ABC ran the program on weekends in 1964-65.

==Synopsis==
Jock Mahoney, later star of CBS's Yancy Derringer, played the title character in 79 black-and-white half-hour episodes, along with partner Dick West, played by Dick Jones, later star of the syndicated series Buffalo Bill, Jr. The character had no name other than Range Rider. His reputation for fairness, fighting ability, and accuracy with his guns was known far and wide, even by Indians. Mahoney towered over Jones, conveying the idea that Dick West was a youth rather than a full-grown adult.

Stanley Andrews, the first host of the syndicated anthology series, Death Valley Days, appeared in 17 episodes of The Range Rider in different roles, including "Pack Rat" and "Marked for Death" in 1951 and "Marshal from Madero" in 1953. Gregg Barton similarly guest-starred in 16 episodes. Harry Lauter, later a co-star with Willard Parker on CBS's Tales of the Texas Rangers, appeared 11 times, including the episodes "Ten Thousand Reward" and "Dim Trails" (both in 1951), "Ambush in Coyote Canyon" (1952), and "Convict at Large" and "Marshal from Madero" (both in 1953). William Fawcett, prior to NBC's Fury, guest-starred in 9 episodes, including in "Diablo Posse", as Matt Ryan in "Last of the Pony Express", "Dim Trails" (all 1951), and "Shotgun Stage" (1952).

==Production==
The show was a production of Gene Autry's Flying A Productions, and Autry himself was the executive producer, along with Louis Gray. Producers were Hugh McCollum and Armand Schaefer. Directors were George Archainbaud, William Berke, Thomas Carr, Wallace Fox, D. Ross Lederman, Frank McDonald, Donald McDougall, and Ray Nazarro.

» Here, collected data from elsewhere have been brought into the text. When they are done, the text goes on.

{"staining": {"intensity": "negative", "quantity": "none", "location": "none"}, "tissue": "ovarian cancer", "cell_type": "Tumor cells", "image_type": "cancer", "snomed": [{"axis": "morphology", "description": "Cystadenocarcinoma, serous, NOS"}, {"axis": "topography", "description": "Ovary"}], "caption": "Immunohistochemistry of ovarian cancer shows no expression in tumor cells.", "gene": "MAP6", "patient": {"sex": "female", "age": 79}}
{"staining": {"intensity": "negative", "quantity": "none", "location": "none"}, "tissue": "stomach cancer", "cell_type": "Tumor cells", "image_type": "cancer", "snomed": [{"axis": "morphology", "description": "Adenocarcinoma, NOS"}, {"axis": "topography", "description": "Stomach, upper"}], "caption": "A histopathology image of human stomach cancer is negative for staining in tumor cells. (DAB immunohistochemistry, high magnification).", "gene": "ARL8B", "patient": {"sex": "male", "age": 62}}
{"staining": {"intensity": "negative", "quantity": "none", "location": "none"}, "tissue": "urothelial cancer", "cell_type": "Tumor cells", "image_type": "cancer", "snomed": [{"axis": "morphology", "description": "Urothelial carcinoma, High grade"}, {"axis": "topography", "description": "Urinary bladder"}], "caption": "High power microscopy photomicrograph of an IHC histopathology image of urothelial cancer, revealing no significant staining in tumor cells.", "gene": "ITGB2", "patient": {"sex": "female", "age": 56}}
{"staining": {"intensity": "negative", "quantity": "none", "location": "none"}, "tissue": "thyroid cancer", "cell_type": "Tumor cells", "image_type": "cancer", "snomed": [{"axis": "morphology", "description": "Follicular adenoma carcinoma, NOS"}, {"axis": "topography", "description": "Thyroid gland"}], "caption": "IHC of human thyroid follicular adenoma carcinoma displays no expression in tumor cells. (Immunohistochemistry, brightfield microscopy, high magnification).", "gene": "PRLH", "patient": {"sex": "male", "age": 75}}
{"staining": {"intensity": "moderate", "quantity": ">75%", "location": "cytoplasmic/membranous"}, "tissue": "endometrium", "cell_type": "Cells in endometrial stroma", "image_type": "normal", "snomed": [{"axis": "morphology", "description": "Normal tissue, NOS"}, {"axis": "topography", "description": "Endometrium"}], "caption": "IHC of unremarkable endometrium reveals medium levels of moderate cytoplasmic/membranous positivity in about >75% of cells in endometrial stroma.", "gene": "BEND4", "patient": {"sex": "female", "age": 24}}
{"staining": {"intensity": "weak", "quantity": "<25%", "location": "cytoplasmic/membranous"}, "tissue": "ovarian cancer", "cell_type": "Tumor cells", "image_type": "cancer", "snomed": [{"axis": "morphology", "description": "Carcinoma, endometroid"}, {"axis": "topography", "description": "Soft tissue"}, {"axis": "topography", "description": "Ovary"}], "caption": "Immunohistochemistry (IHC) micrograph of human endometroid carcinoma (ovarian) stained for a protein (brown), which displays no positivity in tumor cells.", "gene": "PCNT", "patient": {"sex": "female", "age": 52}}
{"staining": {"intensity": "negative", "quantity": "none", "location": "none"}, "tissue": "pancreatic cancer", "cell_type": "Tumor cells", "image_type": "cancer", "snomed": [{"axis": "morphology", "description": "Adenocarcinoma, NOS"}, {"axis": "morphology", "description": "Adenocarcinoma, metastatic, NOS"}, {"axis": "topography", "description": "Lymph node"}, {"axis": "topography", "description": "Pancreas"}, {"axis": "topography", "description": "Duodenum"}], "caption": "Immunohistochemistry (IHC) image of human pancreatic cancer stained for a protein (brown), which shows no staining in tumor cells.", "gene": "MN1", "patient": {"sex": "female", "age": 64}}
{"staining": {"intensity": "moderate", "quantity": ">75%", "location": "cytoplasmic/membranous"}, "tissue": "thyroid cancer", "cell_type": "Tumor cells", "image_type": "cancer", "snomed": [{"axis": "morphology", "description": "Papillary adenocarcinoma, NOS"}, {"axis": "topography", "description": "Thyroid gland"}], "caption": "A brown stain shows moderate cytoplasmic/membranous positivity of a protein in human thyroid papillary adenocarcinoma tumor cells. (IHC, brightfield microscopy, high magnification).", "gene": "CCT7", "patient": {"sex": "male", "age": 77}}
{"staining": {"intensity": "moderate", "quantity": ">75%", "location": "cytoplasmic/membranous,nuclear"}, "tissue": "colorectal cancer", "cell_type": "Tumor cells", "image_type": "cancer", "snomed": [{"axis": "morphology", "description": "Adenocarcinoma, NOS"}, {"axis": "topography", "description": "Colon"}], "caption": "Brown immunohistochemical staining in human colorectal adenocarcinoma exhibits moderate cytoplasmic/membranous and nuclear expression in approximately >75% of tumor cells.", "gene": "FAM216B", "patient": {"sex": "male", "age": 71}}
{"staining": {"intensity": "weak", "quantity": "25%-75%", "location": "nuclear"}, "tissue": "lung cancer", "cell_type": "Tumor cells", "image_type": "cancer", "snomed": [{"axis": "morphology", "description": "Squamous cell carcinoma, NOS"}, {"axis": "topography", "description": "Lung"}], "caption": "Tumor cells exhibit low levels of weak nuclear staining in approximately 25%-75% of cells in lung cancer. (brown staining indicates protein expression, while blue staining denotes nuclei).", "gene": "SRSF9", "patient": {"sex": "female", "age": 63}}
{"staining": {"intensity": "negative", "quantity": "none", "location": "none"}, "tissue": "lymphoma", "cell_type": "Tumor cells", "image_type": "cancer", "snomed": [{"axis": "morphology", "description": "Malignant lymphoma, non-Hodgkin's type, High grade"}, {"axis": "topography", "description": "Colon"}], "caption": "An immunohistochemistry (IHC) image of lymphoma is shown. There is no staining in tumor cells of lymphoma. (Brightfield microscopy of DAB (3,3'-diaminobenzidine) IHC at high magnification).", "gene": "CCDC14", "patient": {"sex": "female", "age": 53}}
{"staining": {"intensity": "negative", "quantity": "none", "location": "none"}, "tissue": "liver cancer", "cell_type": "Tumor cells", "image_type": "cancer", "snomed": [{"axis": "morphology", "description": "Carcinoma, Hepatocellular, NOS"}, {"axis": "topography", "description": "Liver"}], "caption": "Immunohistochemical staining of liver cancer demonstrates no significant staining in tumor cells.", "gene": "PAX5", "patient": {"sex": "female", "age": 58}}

Mahoney (who was a stunt man before he became an actor) did his own stunt work on the program, which led to his receiving four broken bones and 16 wounds on his head, in addition to being knocked unconscious three times.

The theme was "Home on the Range", though in later episodes, this was played at a fast tempo without the words.

The Range Rider was the first major syndicated program to be broadcast five times a week in many areas, which led CBS Films to sometimes pull episodes from distribution to prevent overexposure. Although the last episode of the show was made in December 1952, reruns continued to be shown, and by 1958 in some markets they were "on their third time around."

== Promotion ==
CBS owned half of the show and helped to promote it by providing "comprehensive merchandising kits" for use in TV markets. Mahoney promoted the show by making personal appearances on a tour of 20 cities. When he appeared in Pittsburgh, 20,000 children came to see him.

Mahoney and West performed at rodeos in 1953 in cities such as Philadelphia, where they re-enacted stunts from the program and Oakland, where the fights included "use of real furniture — not the easily collapsed propes used in a majority of movies and TV films." A fight at a stock show in Houston resulted in four broken fingers for Jones and an ankle injury for Manoney.

Flying A Productions created a merchandise tie-in by selling buckskin shirts and other items related to the program.

==DVD release==
In 2006, Timeless Media Group released a licensed two-DVD (Region 1), 10-episode best-of collection. Subsequently, a second licensed set was released, this time consisting of 20 episodes on six DVDs. Between 2005 and 2007, Alpha Home Entertainment released five unlicensed best-of DVDs (region 0), with four episodes on each. Though the series is not actually in the public domain, various episodes also appear in numerous unlicensed budget TV Western DVD collections.

==Cultural references==
In The A-Team episode When you Comin' Back, Range Rider? (season two, episodes five and six), Murdock is seen watching an episode of The Range Rider in his room at the psychiatric hospital. He adopts the persona of the Range Rider as the team pursues wild mustang rustlers, and is frequently seen wearing a mask of the Range Rider he cut from a cereal box.